TASK DIRECTIONS: In the passage about Jedwabne, on what date were many of the town's Jewish residents executed?

**** TEXT PASSAGE ****

Some critics of the law have just one thing to say in response: Jedwabne.  On July 10th, 1941, many (maybe most) of the Jewish residents in the town of Jedwabne were executed.  Historian Jan Gross chronicled the event in his Neighbors: The Destruction of the Jewish Community in Jedwabne, Poland.

The slaughter of Jedwabne Jews lasted an entire day, and it was confined to a space no bigger than a sports stadium.  Sleszytlski’s barn, where the majority of the pogrom victims were burned in the afternoon, was but a stone’s throw from the square in the center of town.  The Jewish cemetery, where many of the victims were knifed, clubbed, and stoned to death, is just across the road.

Though the town was occupied by Nazis, the executions were carried out by
non-Jewish residents of the town, basically a case of one part of the populace killing the other.  Germans were present, but Gross details a situation where these Nazi occupiers were merely observers, not the perpetrators of the pogrom.  As he concludes, “And so everybody who was in town on this day and in possession of a sense of sight, smell, or hearing either participated in or witnessed the tormented deaths of the Jews of Jedwabne.”

**** ENTRIES SHOWN ****

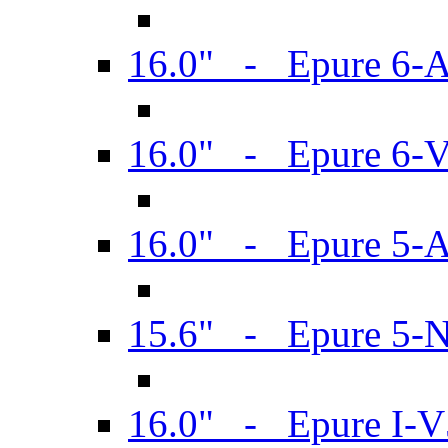
16.0" - Epure 6-
16.0" - Epure 6
16.0" - Epure 5-
15.6" - Epure 5-
16.0" - Epure I-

****

SOLUTION FOR THIS TASK: July 10th, 1941